Güncelleme Tarihi:
Hülya Baygın’ın ilk romanı Şehzade’nin ardından yeni romanı Saatler Susunca Imlec Kitap’tan çıktı. Psikiyatride dramatik birer başlık olan mitomani yani yalan söyleme hastalığı ve bir annenin oğluna hastalık derecesinde bağlılığı üzerine kurgulanan Saatler Susunca Alfa dağıtım aracılığıyla kitabevi raflarındaki yerini aldı.
Şu ana kadar Türkiye’de hiç anlatılmamış ve çok sayıda insanın hayatını etkileyen yalan söyleme hastalığını roman diliyle gündeme getiren Hülya Baygın, evliliklere ve aşka farklı bir bakış açısı getiriyor. Bu romanın sayfalarını çevirdikçe sevgiliniz ya da eşinizde yalan söyleme hastalığının olup olmadığını düşünmeden edemeyeceksiniz. .
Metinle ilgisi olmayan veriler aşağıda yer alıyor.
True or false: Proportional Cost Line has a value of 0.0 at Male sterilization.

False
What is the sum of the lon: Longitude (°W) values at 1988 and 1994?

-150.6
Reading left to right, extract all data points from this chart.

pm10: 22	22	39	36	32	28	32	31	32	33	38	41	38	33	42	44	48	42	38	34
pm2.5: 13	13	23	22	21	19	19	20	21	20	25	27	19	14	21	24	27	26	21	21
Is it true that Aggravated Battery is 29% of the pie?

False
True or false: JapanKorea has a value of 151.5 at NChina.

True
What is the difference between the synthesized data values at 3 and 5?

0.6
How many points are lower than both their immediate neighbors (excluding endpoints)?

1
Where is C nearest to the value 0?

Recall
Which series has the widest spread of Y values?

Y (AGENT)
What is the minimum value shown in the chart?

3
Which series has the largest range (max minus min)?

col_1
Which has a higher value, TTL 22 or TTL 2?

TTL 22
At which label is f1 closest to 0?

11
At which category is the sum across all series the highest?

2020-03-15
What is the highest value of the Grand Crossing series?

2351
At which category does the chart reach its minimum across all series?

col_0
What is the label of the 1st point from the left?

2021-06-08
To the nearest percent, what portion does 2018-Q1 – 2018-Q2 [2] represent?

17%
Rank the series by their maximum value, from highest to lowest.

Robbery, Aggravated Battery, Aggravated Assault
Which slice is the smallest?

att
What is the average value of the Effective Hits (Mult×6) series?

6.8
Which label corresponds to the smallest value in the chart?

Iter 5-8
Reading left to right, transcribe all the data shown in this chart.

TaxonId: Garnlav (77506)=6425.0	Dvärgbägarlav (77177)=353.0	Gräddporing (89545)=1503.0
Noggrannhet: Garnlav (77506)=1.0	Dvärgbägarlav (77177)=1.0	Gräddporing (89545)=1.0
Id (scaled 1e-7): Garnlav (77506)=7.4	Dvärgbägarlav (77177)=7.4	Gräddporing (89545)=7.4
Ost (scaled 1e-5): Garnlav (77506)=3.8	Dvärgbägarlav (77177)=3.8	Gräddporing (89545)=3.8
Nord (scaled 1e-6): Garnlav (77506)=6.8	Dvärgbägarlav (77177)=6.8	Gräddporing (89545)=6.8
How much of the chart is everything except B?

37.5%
Aşığının aslında ruhen hasta olduğunu kim kabul etmek ister kolayca? Kendimin tedaviye ihtiyacı olduğuna inanırım da büyük aşkımın hasta olduğuna inanamam ben. Ne zor şeymiş kendi aşkını harcamak!”
Evliliğimiz Pisa Kulesi gibi yana doğru eğilmeye devam ediyor ve kulenin ağırlığını çekebilecek kuş tüyünü ben hala bulup yerleştiremedim yerine. Bazen ufacık bir şey kocaman bir şeyi kurtarmaz mı?
Yazar Hülya Baygın bu romanında evlilikleri, aşkı, dini, siyaseti yitip giden zaman kavramı ekseninde ele alırken sadakati sorguluyor.
“Kalbinde hangisine sadakat duyduğuna hükmedeceğiz peki? Tıp yetersiz mi kalacak bunu teşhis etmekte? Sevgilisini hiç sevmiyor mu? Yoksa karısını mı seviyor başından beri ne kadar inkâr etse de? Açıklaması ne olabilir sevgilisini aldatırken kendini kötü hissetmemesinin?”
Yazar herkesin hayatında ruhundaki saatlerin sustuğu bir an vardır diyor ve okuru o “an”a davet ediyor.
Birilerinin saatleri birileri tarafından sürekli eritilmeden ömre sahip çıkma romanıdır bu roman.